Lila Kari , Department of Computer Science, University of Waterloo
Additive Methods to Overcome the Limitations of Genomic Signatures
Approaches to understanding and utilizing the mathematical properties of bioinformation take many forms, from using DNA to build lattices and polyhedra, to studies of algorithmic DNA self- assembly, and harnessing DNA strand displacement for biocomputations. This talk presents a view of the structural properties of DNA sequences from yet another angle, by proposing the use of Chaos Game Representation (CGR) of DNA sequences to measure and visualize their interrelationships.
The method we propose computes an “information distance” for each pair of Chaos Game Representations of DNA sequences, and then uses multidimensional scaling to visualize the resulting interrelationships in a three-dimensional space. The result of applying it to a collection of DNA sequences is an easily interpretable 3D Molecular Distance Map wherein sequences are represented by points in a common Euclidean space, and the spatial distance between any two points reflects the differences in their subsequence composition. This general-purpose method does not require DNA sequence alignment and can thus be used to compare similar or vastly different DNA sequences, genomic or computer-generated, of the same or different lengths.
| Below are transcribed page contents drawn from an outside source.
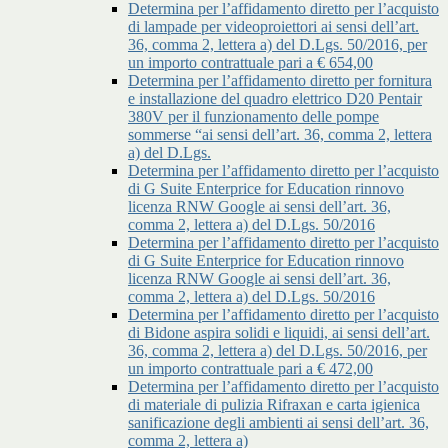
Determina per l’affidamento diretto per l’acquisto
di lampade per videoproiettori ai sensi dell’art.
36, comma 2, lettera a) del D.Lgs. 50/2016, per
un importo contrattuale pari a € 654,00
Determina per l’affidamento diretto per fornitura
e installazione del quadro elettrico D20 Pentair
380V per il funzionamento delle pompe
sommerse “ai sensi dell’art. 36, comma 2, lettera
a) del D.Lgs.
Determina per l’affidamento diretto per l’acquisto
di G Suite Enterprice for Education rinnovo
licenza RNW Google ai sensi dell’art. 36,
comma 2, lettera a) del D.Lgs. 50/2016
Determina per l’affidamento diretto per l’acquisto
di G Suite Enterprice for Education rinnovo
licenza RNW Google ai sensi dell’art. 36,
comma 2, lettera a) del D.Lgs. 50/2016
Determina per l’affidamento diretto per l’acquisto
di Bidone aspira solidi e liquidi, ai sensi dell’art.
36, comma 2, lettera a) del D.Lgs. 50/2016, per
un importo contrattuale pari a € 472,00
Determina per l’affidamento diretto per l’acquisto
di materiale di pulizia Rifraxan e carta igienica
sanificazione degli ambienti ai sensi dell’art. 36,
comma 2, lettera a)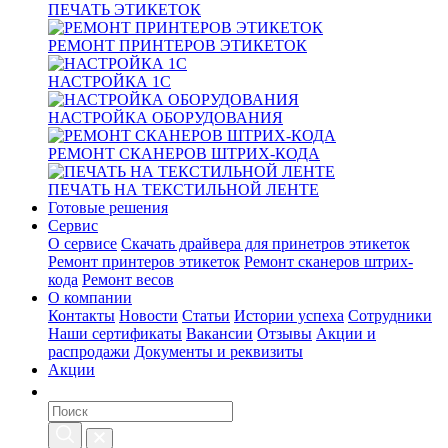
ПЕЧАТЬ ЭТИКЕТОК
РЕМОНТ ПРИНТЕРОВ ЭТИКЕТОК
НАСТРОЙКА 1С
НАСТРОЙКА ОБОРУДОВАНИЯ
РЕМОНТ СКАНЕРОВ ШТРИХ-КОДА
ПЕЧАТЬ НА ТЕКСТИЛЬНОЙ ЛЕНТЕ
Готовые решения
Сервис
О сервисе
Скачать драйвера для принетров этикеток
Ремонт принтеров этикеток
Ремонт сканеров штрих-
кода
Ремонт весов
О компании
Контакты
Новости
Статьи
Истории успеха
Сотрудники
Наши сертификаты
Вакансии
Отзывы
Акции и
распродажи
Документы и реквизиты
Акции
Our most recent results indicate that while mitochondrial DNA signatures can reliably be used for species classification, conventional CGR signatures of nuclear genomic sequences do not always succeed to separate them by their organism of origin, especially for closely related species. To address this problem, we propose the general concept of additive DNA signature of a set of DNA sequences, which combines information from all the sequences in the set to produce its signature, and show that it successfully overcomes the limitations of conventional genomic signatures.